I sometimes like to call it virtual brain analytics.
In a way, it's a bit like doing fMRI or single cell recording from a real brain.
What's the analogous analysis techniques for these artificial minds?
There's a lot of great work going on on this sort of stuff.
People like Chris Ola.
I really like his work and a lot of computational neuroscience techniques, I think, could be brought to bear on analyzing these current systems we're building.
In fact, I try to encourage a lot of my computational neuroscience friends to start thinking in that direction and applying their know-how to the large models.
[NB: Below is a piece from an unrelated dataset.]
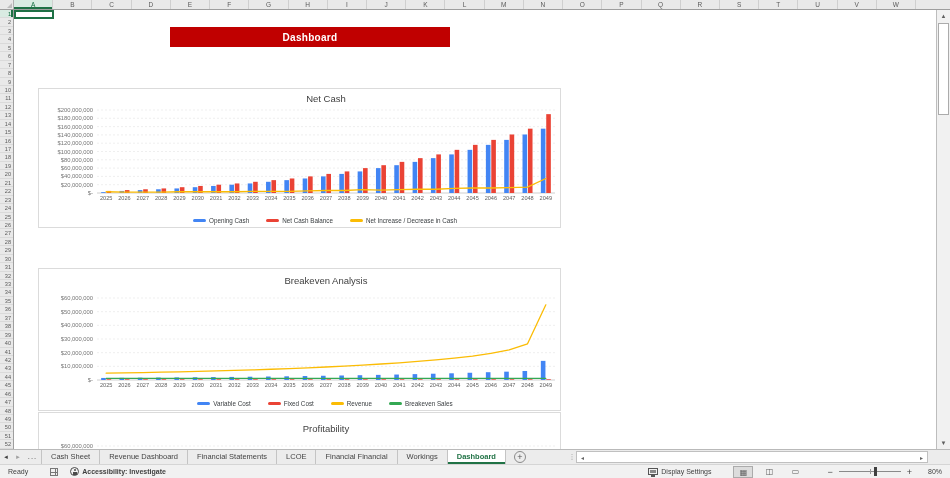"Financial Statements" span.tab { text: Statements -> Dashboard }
I think neuroscience has added a lot.
If you look at the last sort of 10, 20 years that we've been at it at least, and I've been thinking about this for 30 plus years.
I think in the earlier days of this sort of new wave of AI, I think neuroscience was providing a lot of interesting directional clues.
So things like reinforcement learning, combining that with deep learning, some of our pioneering work we did there, things like experience replay, even the notion of attention, which has become super important.
A lot of those original sort of inspirations come from some understanding about how the brain works, not the exact specifics.
Of course, one's an engineered system, the other one's a natural system.
So it's not so much about a one-to-one mapping of a specific algorithm.
It's more kind of inspirational direction, maybe some ideas for architecture or algorithmic ideas or representational ideas.
And because you know the brain's an existence proof that general intelligence is possible at all, I think the history of human endeavors has been that once you know something's possible, it's easier to push hard in that direction because you know it's a question of effort then and sort of a question of when, not if.
And that allows you to, I think, make progress a lot more quickly.
So I think neurosciences has inspired a lot of the thinking, at least in a soft way, behind where we are today.